Tissot received a diplome d'Ingénieur from École National Supérieure de Géologie in France in 2009, an MSc from the Luleå University of Technology in Sweden in 2009, and a doctorate from the University of Chicago in 2015. In 2015, he received the Nininger Meteorite Award for his thesis work, and he served as the W.O. Crosby Postdoctoral Fellow at the Massachusetts Institute of Technology from 2016-17. This year, he became a Heritage Medical Research Institute Investigator.

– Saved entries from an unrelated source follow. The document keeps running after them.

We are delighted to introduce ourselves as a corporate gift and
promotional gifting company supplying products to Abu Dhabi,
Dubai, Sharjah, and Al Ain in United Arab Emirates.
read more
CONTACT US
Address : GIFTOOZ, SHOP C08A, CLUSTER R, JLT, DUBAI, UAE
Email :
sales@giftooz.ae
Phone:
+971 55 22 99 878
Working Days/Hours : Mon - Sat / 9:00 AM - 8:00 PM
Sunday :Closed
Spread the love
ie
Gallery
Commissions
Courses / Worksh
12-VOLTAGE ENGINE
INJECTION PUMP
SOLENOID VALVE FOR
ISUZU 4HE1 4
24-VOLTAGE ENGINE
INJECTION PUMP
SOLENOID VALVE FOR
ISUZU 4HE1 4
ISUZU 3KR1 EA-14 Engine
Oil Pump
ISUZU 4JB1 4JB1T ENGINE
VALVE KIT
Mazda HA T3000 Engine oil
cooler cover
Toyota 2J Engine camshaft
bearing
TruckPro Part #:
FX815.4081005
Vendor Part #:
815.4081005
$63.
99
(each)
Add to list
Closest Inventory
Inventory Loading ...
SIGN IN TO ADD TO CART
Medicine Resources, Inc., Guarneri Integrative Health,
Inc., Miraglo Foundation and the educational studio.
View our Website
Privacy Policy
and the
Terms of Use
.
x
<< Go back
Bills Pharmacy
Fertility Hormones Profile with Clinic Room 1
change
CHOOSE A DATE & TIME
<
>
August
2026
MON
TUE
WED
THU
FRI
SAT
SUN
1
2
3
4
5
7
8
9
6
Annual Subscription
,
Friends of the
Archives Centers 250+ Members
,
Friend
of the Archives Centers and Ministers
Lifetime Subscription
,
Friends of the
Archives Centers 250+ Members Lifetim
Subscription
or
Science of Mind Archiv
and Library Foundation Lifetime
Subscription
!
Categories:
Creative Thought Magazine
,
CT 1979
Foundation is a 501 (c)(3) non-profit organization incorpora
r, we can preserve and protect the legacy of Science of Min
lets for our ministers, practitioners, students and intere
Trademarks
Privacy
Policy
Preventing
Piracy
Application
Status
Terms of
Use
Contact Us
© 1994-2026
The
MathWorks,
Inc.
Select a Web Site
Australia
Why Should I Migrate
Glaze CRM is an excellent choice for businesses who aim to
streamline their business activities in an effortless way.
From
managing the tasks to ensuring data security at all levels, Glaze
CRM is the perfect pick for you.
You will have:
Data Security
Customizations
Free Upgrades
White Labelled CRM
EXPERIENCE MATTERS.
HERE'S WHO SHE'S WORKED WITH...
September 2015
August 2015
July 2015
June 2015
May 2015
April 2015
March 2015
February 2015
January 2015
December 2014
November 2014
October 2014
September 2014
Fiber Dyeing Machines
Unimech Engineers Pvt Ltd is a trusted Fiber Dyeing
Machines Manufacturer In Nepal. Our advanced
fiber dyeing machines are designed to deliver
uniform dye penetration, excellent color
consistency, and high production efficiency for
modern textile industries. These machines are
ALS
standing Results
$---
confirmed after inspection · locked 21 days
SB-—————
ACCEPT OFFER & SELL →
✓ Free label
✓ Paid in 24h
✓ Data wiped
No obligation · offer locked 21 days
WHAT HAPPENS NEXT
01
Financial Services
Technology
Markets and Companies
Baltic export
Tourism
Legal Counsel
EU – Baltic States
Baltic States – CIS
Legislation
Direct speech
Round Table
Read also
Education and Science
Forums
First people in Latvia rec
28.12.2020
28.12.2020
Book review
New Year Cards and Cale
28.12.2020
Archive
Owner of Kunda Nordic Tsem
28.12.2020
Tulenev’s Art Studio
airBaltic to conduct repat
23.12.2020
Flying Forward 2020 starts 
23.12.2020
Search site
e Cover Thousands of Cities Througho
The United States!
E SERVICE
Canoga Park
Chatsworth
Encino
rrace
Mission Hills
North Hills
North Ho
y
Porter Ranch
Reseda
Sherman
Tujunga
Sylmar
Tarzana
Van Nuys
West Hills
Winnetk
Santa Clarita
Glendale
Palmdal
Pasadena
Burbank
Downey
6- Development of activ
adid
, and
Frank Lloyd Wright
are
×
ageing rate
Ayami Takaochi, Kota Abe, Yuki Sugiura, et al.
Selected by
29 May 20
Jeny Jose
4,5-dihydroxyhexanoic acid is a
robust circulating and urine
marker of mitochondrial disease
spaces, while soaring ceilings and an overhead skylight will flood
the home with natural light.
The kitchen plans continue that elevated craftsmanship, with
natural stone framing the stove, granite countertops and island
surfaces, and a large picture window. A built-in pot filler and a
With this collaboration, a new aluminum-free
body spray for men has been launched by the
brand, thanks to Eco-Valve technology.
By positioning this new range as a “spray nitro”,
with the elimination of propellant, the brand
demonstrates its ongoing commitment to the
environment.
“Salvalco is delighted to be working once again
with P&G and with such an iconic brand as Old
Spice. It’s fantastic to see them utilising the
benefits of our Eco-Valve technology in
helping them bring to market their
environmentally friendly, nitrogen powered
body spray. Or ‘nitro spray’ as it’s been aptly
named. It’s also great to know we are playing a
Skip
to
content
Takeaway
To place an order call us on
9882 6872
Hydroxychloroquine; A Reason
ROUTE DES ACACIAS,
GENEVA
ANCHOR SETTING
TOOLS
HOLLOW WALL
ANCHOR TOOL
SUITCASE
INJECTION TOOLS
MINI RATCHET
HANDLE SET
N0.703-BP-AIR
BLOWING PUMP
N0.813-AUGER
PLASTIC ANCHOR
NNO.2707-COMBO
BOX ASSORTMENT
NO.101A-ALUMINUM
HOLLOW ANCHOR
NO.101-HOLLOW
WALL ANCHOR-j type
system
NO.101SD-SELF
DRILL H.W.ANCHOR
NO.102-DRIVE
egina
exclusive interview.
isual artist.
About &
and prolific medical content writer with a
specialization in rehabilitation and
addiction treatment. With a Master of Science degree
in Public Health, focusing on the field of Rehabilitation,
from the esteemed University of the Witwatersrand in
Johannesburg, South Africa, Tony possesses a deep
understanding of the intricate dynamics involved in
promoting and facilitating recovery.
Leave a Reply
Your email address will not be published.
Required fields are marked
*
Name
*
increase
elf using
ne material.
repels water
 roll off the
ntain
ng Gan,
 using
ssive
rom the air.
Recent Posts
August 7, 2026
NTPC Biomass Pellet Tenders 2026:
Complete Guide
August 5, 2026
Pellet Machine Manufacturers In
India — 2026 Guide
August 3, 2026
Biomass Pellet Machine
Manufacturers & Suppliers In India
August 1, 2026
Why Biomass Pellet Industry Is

The Packard Fellowships in Science and Engineering, among the nation's largest nongovernmental fellowships, are designed to allow their recipients maximum flexibility in how the funding is used. Since 1988, this program has supported the blue-sky thinking of scientists and engineers whose research over time has led to new discoveries that improve people's lives and enhance our understanding of the universe.
Recent Packard Fellows on the Caltech faculty include Kimberly See, Matt Thomson, Mansi Kasliwal (MS '07, PhD '11), Konstantin Batygin (MS '10, PhD '12), Mikhail Shapiro, and David Hsieh.